• _PROMPT_
Select every line in the listing below that contains the word "Google" and copy each of those lines.

• _GIVEN ENTRIES_
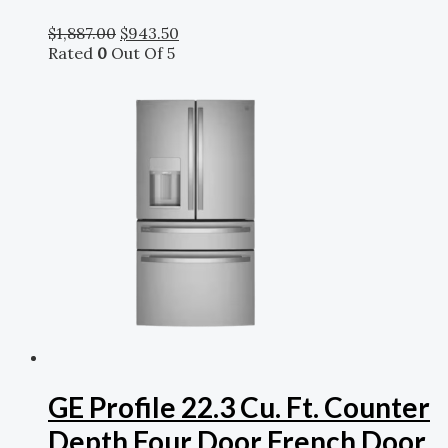
$
1,887.00
$
943.50
Rated
0
Out Of 5
GE Profile 22.3 Cu. Ft. Counter
Depth Four Door French Door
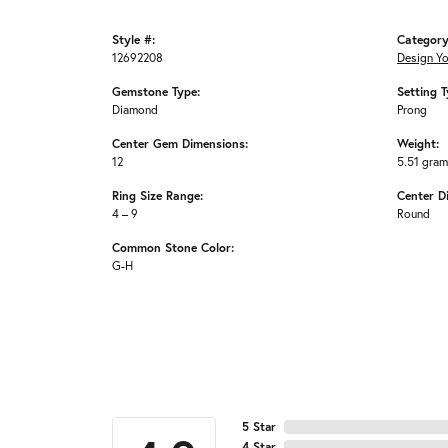
Style #:
Category
12692208
Design Y
Gemstone Type:
Setting T
Diamond
Prong
Center Gem Dimensions:
Weight:
12
5.51 gra
Ring Size Range:
Center D
4 – 9
Round
Common Stone Color:
G-H
5 Star
4 Star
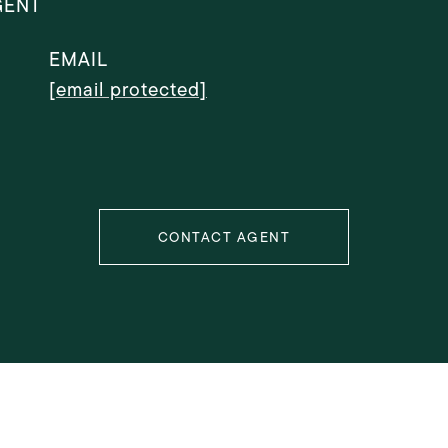
GENT
EMAIL
[email protected]
CONTACT AGENT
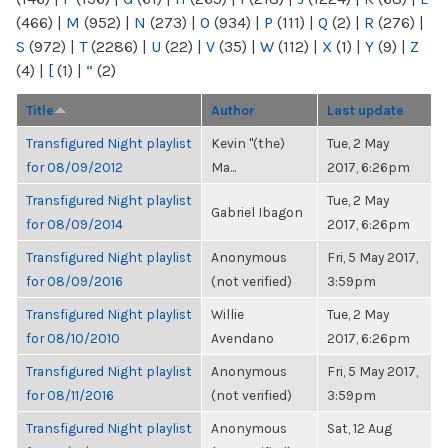
(466)
|
M
(952)
|
N
(273)
|
O
(934)
|
P
(111)
|
Q
(2)
|
R
(276)
|
S
(972)
|
T
(2286)
|
U
(22)
|
V
(35)
|
W
(112)
|
X
(1)
|
Y
(9)
|
Z
(4)
|
[
(1)
|
“
(2)
Title
Author
Last update
Transfigured Night playlist
Kevin "(the)
Tue, 2 May
for 08/09/2012
Ma...
2017, 6:26pm
Transfigured Night playlist
Tue, 2 May
Gabriel Ibagon
for 08/09/2014
2017, 6:26pm
Transfigured Night playlist
Anonymous
Fri, 5 May 2017,
for 08/09/2016
(not verified)
3:59pm
Transfigured Night playlist
Willie
Tue, 2 May
for 08/10/2010
Avendano
2017, 6:26pm
Transfigured Night playlist
Anonymous
Fri, 5 May 2017,
for 08/11/2016
(not verified)
3:59pm
Transfigured Night playlist
Anonymous
Sat, 12 Aug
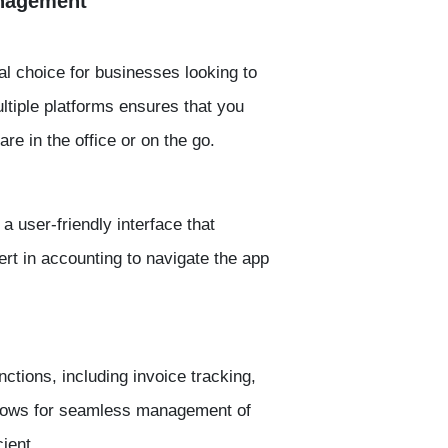
anagement
al choice for businesses looking to
ultiple platforms ensures that you
e in the office or on the go.
 user-friendly interface that
rt in accounting to navigate the app
tions, including invoice tracking,
allows for seamless management of
ient.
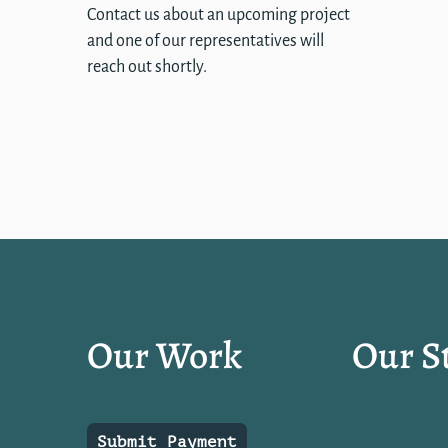
Contact us about an upcoming project
and one of our representatives will
reach out shortly.
Our Work
Our S
Submit Payment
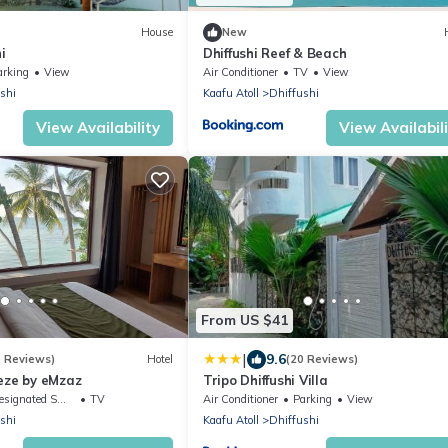
House
New
i
Dhiffushi Reef & Beach
arking
View
Air Conditioner
TV
View
shi
Kaafu Atoll
Dhiffushi
View Availability
View Availabil
From US $41
|
9.6
9 Reviews)
Hotel
(20 Reviews)
eze by eMzaz
Tripo Dhiffushi Villa
ignated Smoking Area
TV
Air Conditioner
Parking
View
shi
Kaafu Atoll
Dhiffushi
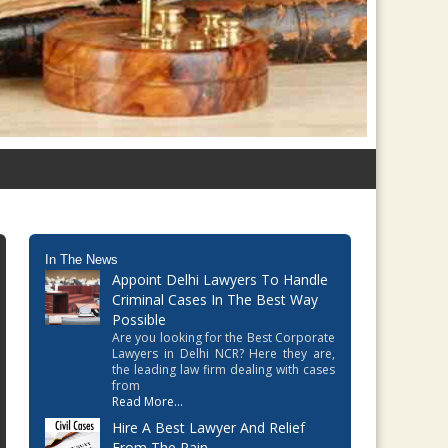
In The News
Appoint Delhi Lawyers To Handle
Criminal Cases In The Best Way
Possible
Are you looking for the Best Corporate
Lawyers in Delhi NCR? Here they are,
the leading law firm dealing with cases
from
Read More...
Hire A Best Lawyer And Relief
From The Pain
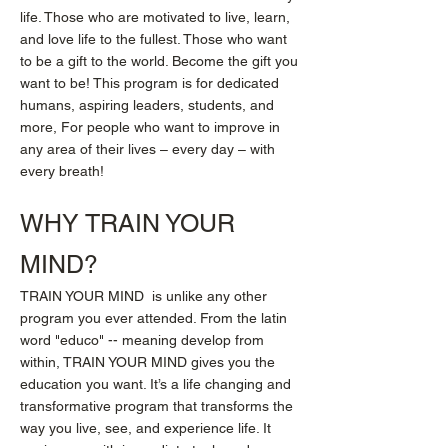
life. Those who are motivated to live, learn,
and love life to the fullest. Those who want
to be a gift to the world. Become the gift you
want to be! This program is for dedicated
humans, aspiring leaders, students, and
more, For people who want to improve in
any area of their lives – every day – with
every breath!
WHY TRAIN YOUR
MIND?
TRAIN YOUR MIND is unlike any other
program you ever attended. From the latin
word "educo" -- meaning develop from
within, TRAIN YOUR MIND gives you the
education you want. It’s a life changing and
transformative program that transforms the
way you live, see, and experience life. It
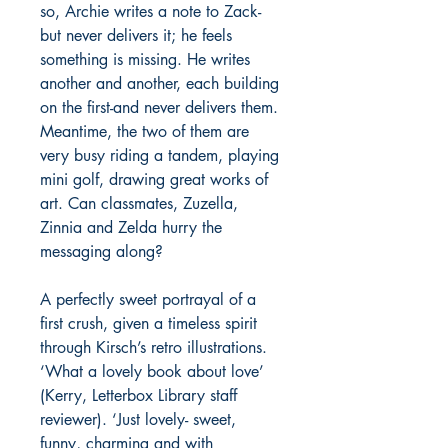
so, Archie writes a note to Zack-
but never delivers it; he feels
something is missing. He writes
another and another, each building
on the first-and never delivers them.
Meantime, the two of them are
very busy riding a tandem, playing
mini golf, drawing great works of
art. Can classmates, Zuzella,
Zinnia and Zelda hurry the
messaging along?
A perfectly sweet portrayal of a
first crush, given a timeless spirit
through Kirsch’s retro illustrations.
‘What a lovely book about love’
(Kerry, Letterbox Library staff
reviewer). ‘Just lovely- sweet,
funny, charming and with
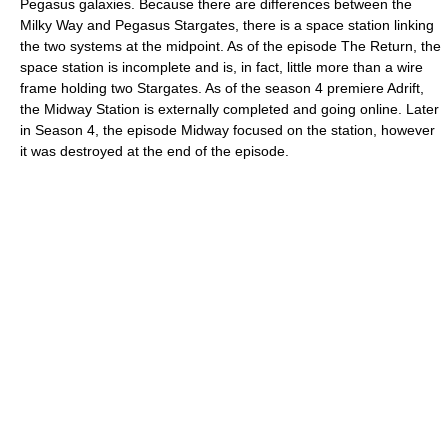
Pegasus galaxies. Because there are differences between the
Milky Way and Pegasus Stargates, there is a space station linking
the two systems at the midpoint. As of the episode The Return, the
space station is incomplete and is, in fact, little more than a wire
frame holding two Stargates. As of the season 4 premiere Adrift,
the Midway Station is externally completed and going online. Later
in Season 4, the episode Midway focused on the station, however
it was destroyed at the end of the episode.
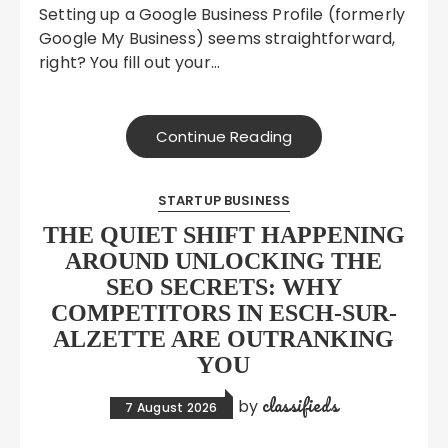
Setting up a Google Business Profile (formerly
Google My Business) seems straightforward,
right? You fill out your…
Continue Reading
STARTUP BUSINESS
THE QUIET SHIFT HAPPENING
AROUND UNLOCKING THE
SEO SECRETS: WHY
COMPETITORS IN ESCH-SUR-
ALZETTE ARE OUTRANKING
YOU
classifieds
by
7 August 2026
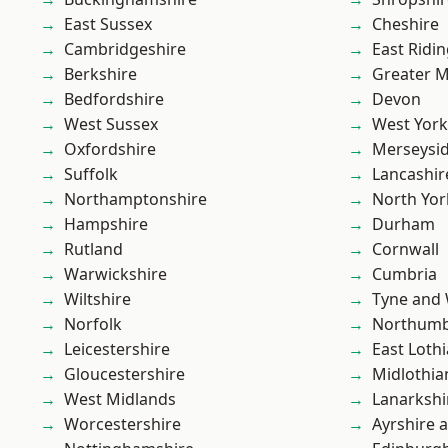
East Sussex
Cheshire
Cambridgeshire
East Ridin
Berkshire
Greater 
Bedfordshire
Devon
West Sussex
West York
Oxfordshire
Merseysi
Suffolk
Lancashir
Northamptonshire
North Yor
Hampshire
Durham
Rutland
Cornwall
Warwickshire
Cumbria
Wiltshire
Tyne and
Norfolk
Northumb
Leicestershire
East Loth
Gloucestershire
Midlothia
West Midlands
Lanarkshi
Worcestershire
Ayrshire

• _WRITTEN REPLY_
Setting up a Google Business Profile (formerly
Google My Business) seems straightforward,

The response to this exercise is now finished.